Net Investment Income
Investment income includes:
- interest and dividends,
- nonqualified annuities,
- capital gains,
- Gains include that earned from the sale of stocks, bonds, mutual funds, and investment real estate, including a 2nd home that was not a primary residence, and capital gain distributions from mutual funds. Net investment income also includes gains from the sale of interests in partnerships and S corporations, if the taxpayer was a passive owner.
- rental and royalty income,
- businesses that are passive activities for the investor, and
- income from businesses trading financial instruments or commodities.
- wages and unemployment compensation,
- self-employment income,
- operating income from active businesses,
- capital gains from the sale of an active business,
- tax-exempt interest,
- Social Security benefits,
- Alaska Permanent Fund Dividends,
- distributions from certain qualified retirement plans and IRAs. Note, however, that distributions do count in determining whether the income thresholds have been met, in which case, the distributions may trigger or increase the NIIT.
For gains of the primary residence, the NIIT will only be applied to those gains that are above the home sale exclusion amount under IRC §121, which exempts the 1st $250,000 ($500,000 for joint filers).
Calculating the Net Investment Income Tax
The NIIT is applied to the lesser of net investment income or modified adjusted gross income minus the income threshold. Modified adjusted gross income (MAGI) under NIIT includes any foreign income that was excluded under the foreign income exclusion rule, less any deductions that were disallowed under the rule. Thus, taxpayers with foreign investments may have to include that income when calculating the NIIT.
A married couple with a net investment income of $240,000 and modified adjusted gross income of $350,000 will pay 3.8% on the lesser amount of the $240,000 of net investment income or $350,000 – $250,000 = $100,000 of modified adjusted gross income, yielding an NIIT of $100,000 × 3 .8% = $3,800.
A taxpayer with children who earned income from interest, dividends, and capital gains reported on Form 8814, Parents' Election to Report Child's Interest and Dividends must include those amounts when calculating net investment income. Income that does not have to be included are amounts excluded from Form 1040 because of threshold amounts on Form 8814, which for 2019, was $1,100, and Alaska Permanent Fund Dividends.
Expenses allocable to the earning of the gross investment income are deductible, such as investment interest expense, investment advisory and program fees, expenses incurred to generate rental and royalty income, and state and local taxes assessed on income-producing activities.

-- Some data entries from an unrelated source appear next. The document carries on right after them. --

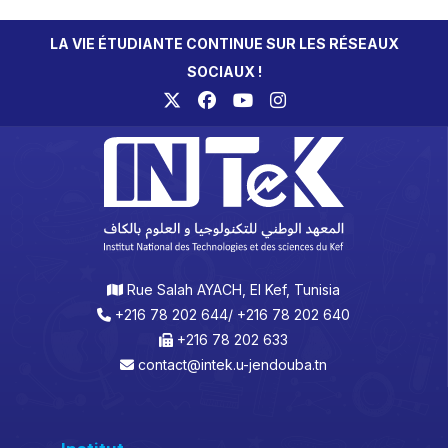
LA VIE ÉTUDIANTE CONTINUE SUR LES RÉSEAUX
SOCIAUX !
Rue Salah AYACH, El Kef, Tunisia
+216 78 202 644/ +216 78 202 640
+216 78 202 633
contact@intek.u-jendouba.tn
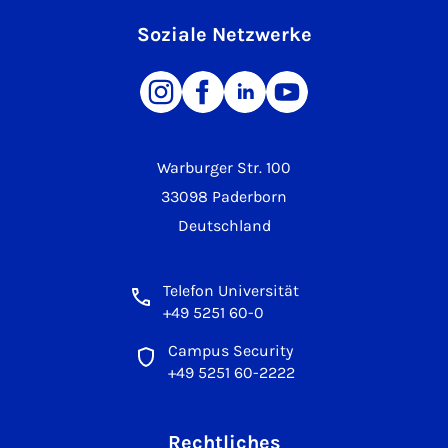
Soziale Netzwerke
Warburger Str. 100
33098 Paderborn
Deutschland
Telefon Universität
+49 5251 60-0
Campus Security
+49 5251 60-2222
Rechtliches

Enacted in 2013, an Additional Medicare Tax of 0.9% applies to wages, compensation, and self-employment over applicable thresholds but it does not apply to income includable as net investment income.

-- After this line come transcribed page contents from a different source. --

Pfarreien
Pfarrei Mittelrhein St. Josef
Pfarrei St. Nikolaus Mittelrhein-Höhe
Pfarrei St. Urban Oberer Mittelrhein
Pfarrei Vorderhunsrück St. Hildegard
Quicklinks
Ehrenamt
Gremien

When calculating estimated taxes, NIIT must be included in calculating what amounts must be paid to avoid underpayment penalties. However, the tax does not have to be withheld from wages, since an employer has no way of knowing what the employees earn from their investments.
The NIIT is calculated on Form 8960, Net Investment Income Tax – Individuals, Estates, and Trusts and reported on applicable tax returns: Schedule 4 (Form 1040), Form 1040, US Individual Income Tax Return and Form 1041, US Income Tax Return for Estates and Trusts.
Example: a single taxpayer has earned $170,000 from wages and $120,000 from a passive partnership interest, which is includable as net investment income. Therefore, the taxpayer's modified adjusted gross income is $290,000. Since the modified adjusted gross income exceeds the threshold amount of $200,000 for single taxpayers by $90,000, while the net investment income is $120,000, the 3.8% NIIT rate applies only on the lesser amount of $90,000 for an NIIT of $3,420.